ÇOCUKLARI ARASINDA AYRIM YAPAN ANNE

İster aile içinde olsun ister toplumsal planda, ayrımcılık sevgisizliktir. Ancak bir insanın ya da topluluğun varlığını sürdürebilmesi, gelişip güçlenebilmesi, büyümesi, kendini gerçekleştirebilmesi için ona ihtiyacı olan koşulları sağlamak, alan yaratmak da ayrımcılıktır ve kaynağını sevgiden alır.

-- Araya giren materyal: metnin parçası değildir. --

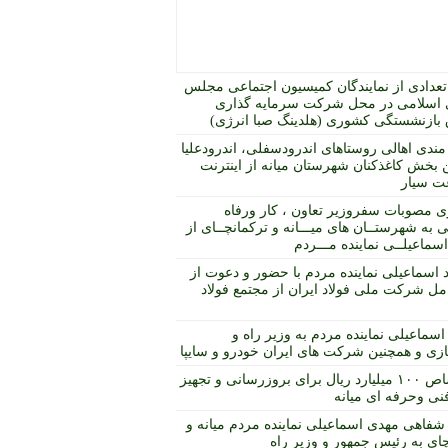
عدادی از نمایندگان کمیسیون اجتماعی مجلس
اسلامی در محل شرکت سرمایه گذاری
بازنشستگی کشوری (هلدینگ صبا انرژی)
مندی اهالی روستاهای اندرودسفلی، اندرودعلیا
 بخش کاغذکنان شهرستان میانه از اینترنت
ت سیار
ی مصوبات سفروزیر تعاون ، کار ورفاه
 به شهرستــان های میـــانه و ترکمانچــای از
ماعیلــی نماینده مـــردم
د اسماعیلی نماینده مردم با حضور و دعوت از
مل شرکت ملی فولاد ایران از مجتمع فولاد
اسماعیلی نماینده مردم به وزیر راه و
ی و همچنین شرکت های ایران خودرو و سایپا
اختصاص ۱۰۰ میلیارد ریال برای بروزرسانی و تجهیز
نی وحرفه ای میانه
شفاهی مهدی اسماعیلی نماینده مردم میانه و
چای به رئیس جمهور و وزیر راه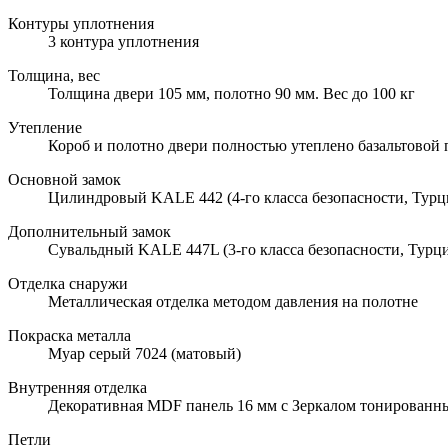
Контуры уплотнения
3 контура уплотнения
Толщина, вес
Толщина двери 105 мм, полотно 90 мм. Вес до 100 кг
Утепление
Короб и полотно двери полностью утеплено базальтовой
Основной замок
Цилиндровый KALE 442 (4-го класса безопасности, Турц
Дополнительный замок
Сувальдный KALE 447L (3-го класса безопасности, Турци
Отделка снаружи
Металлическая отделка методом давления на полотне
Покраска металла
Муар серый 7024 (матовый)
Внутренняя отделка
Декоративная MDF панель 16 мм с Зеркалом тонированны
Петли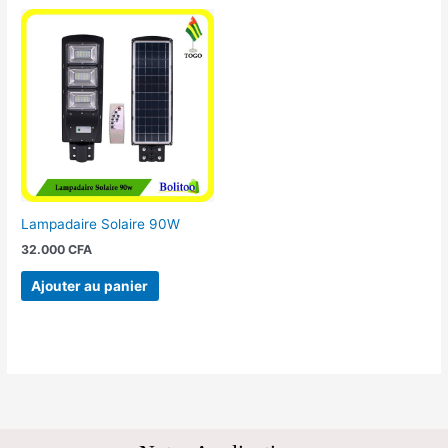
Lampadaire Solaire 90W
32.000
CFA
Ajouter au panier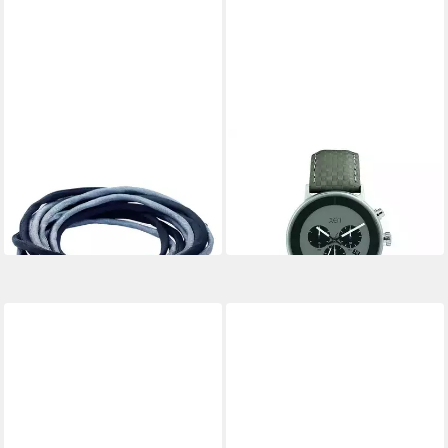
XEN
XEN
Armband
Chronograph
84,50 €
59,00 €
UVP
169,00 €
UVP
159,00 €
-50%
-63%
in 2-3 Werktagen bei dir
in 2-3 Werktagen bei dir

Annenin sevgisi eşitlikçi değildir
Bu anlamda, özellikle anne ve çocuklar arasındaki ilişkinin temelinde eşitlikçi bir anlayışın yatmadığını da söylemiş oluyoruz çünkü her birimizin yapısı, karakteri, yaşı, içinde bulunduğu dönem ve ihtiyaçları farklıdır. Anne, çocukları “daha fazla ihtiyaçlı olan” (bebeğin durumunda olduğu gibi), “hasta olan”, “güç ve dayanıklılık farkı olan”, “yaş farkı olan” gibi gerçeklik ölçütleri üzerinden değil de kişisel tercihleri açısından farklı yerlere oturtuyorsa, ayrımcılık yaptığından bahsedebiliriz.

En fazla pozitif ayrımcılık, yani tercih edilme sebepleri arasında cinsiyet, daha güzel, yakışıklı, daha akıllı, daha başarılı olmak sayılabilir. Negatif ayrımcılık, yani tercih edilmeme sebepleri ise başarısızlık, güzel ve akıllı olmamak, anne açısından babaya veya baba tarafına yakın olmak veya benzemek gibi sebepler üzerine oturur.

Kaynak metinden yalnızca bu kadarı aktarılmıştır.